You may wonder how pushing an element even works. Let's examine the process of creating the vector.

```c
Vector new_vector(size_t size_type) {
VectorHeader *header = malloc(sizeof(VectorHeader));

if (header == NULL) {
return NULL;
}

header->length = 0;
header->capacity = 0;
header->size_type = size_type;

return &header->data;
}
```

The function creates a new `Header` then returns the address of the `data` field. We can see that we set the size of the memory allocated to a byte size of $24$ bytes. This means that the vector is currently empty.

When we push an element to the vector, we first have to check if the vector is full. If the vector is full, we have to reallocate the `Header`'s memory to a new size. This is done on the `_vector_realloc` function.

```c
VectorHeader *_vector_realloc(VectorHeader *header, size_t newCapacity) {
size_t size = sizeof(VectorHeader) + newCapacity * header->size_type;

VectorHeader *newHeader = realloc(header, size);

if (newHeader != NULL) {
newHeader->capacity = newCapacity;
}

return newHeader;
}
```

The function takes the `Header` of the vector and the new capacity that we want to reallocate onto the `Header`. We then calculate the size of the memory that we want to reallocate. First we have to get the size of the `Header` which is a byte size of $24$ bytes, then we add the new amount of memory that we want to reallocate.

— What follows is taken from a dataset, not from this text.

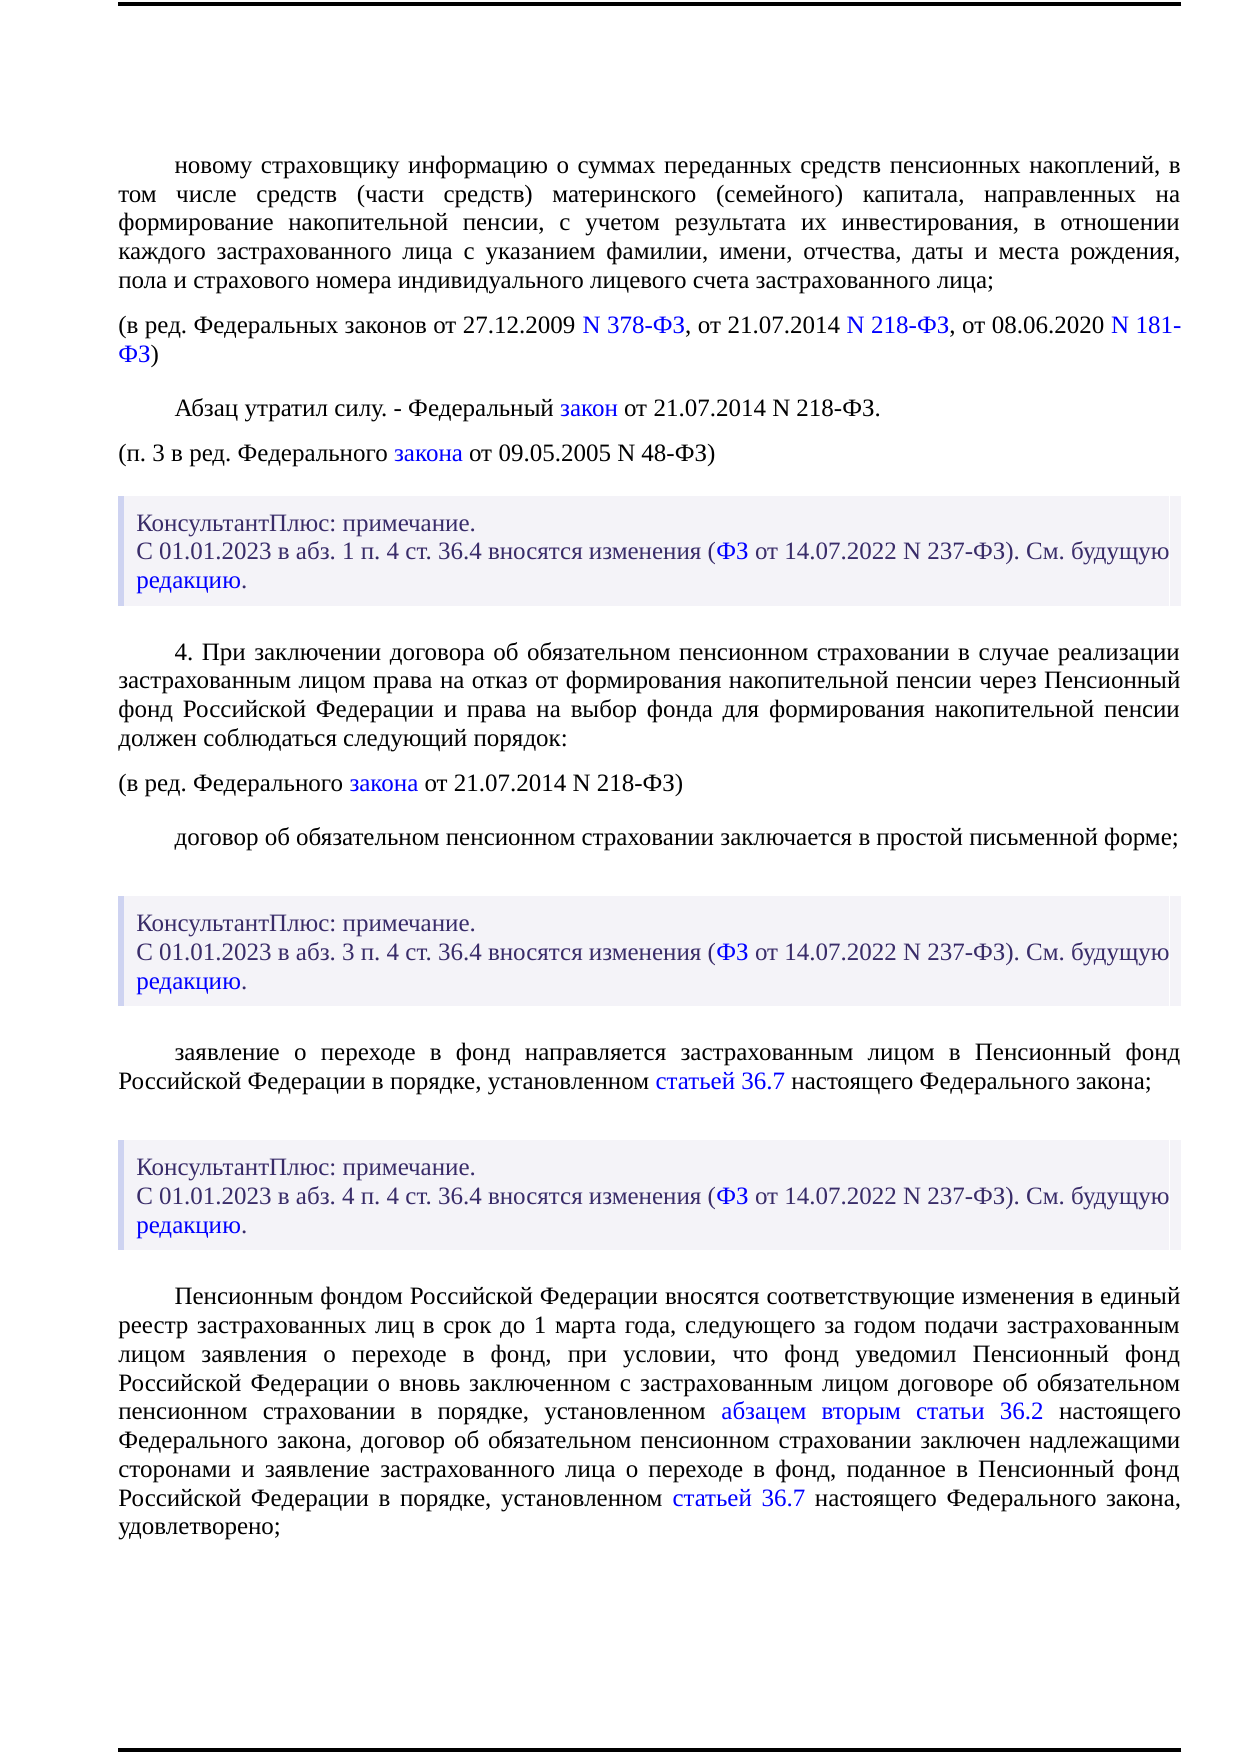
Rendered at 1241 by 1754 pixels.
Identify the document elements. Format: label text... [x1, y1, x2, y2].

text (п. 3 в ред. Федерального закона от 09.05.2005 N 48-ФЗ) [118, 438, 1181, 467]
text заявление о переходе в фонд направляется застрахованным лицом в Пенсионный фонд Российской Федерации в порядке, установленном статьей 36.7 настоящего Федерального закона; [118, 1037, 1181, 1095]
text (в ред. Федерального закона от 21.07.2014 N 218-ФЗ) [118, 768, 1181, 797]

Let's consider a vector of integers with a capacity of $2$, assuming the byte size of an integer is $4$ bytes. The size of the memory that we want to reallocate is $24 + 2 * 4 = 32$ bytes. The `Header` is $24$ bytes, and the `data` is $8$ bytes. This means that we are now able to store an element on the `data` field, without worrying about it being overwritten, or a getting segmentation fault.

Illustration of the new `Header`:

```
8 Bytes 8 Bytes 8 Bytes 8 Bytes
^ ^ ^ ^
| | | |
+--------+----------+-----------+------+
| length | capacity | size_type | data |
+--------+----------+-----------+------+
```

The purpose of reallocation is to make space for the array of `unsigned char`. If you were to set an element at an index that is out of the scope of the `Header`'s memory block. And when a reallocation were to occur, the index that was out of scope would be overwritten. This is why we have to use the proper functions to push an element to the vector.

You can also use the function `vector_reserve` to reserve a certain amount of memory for the vector. This is useful when you know the amount of memory that you want to reserve for the vector.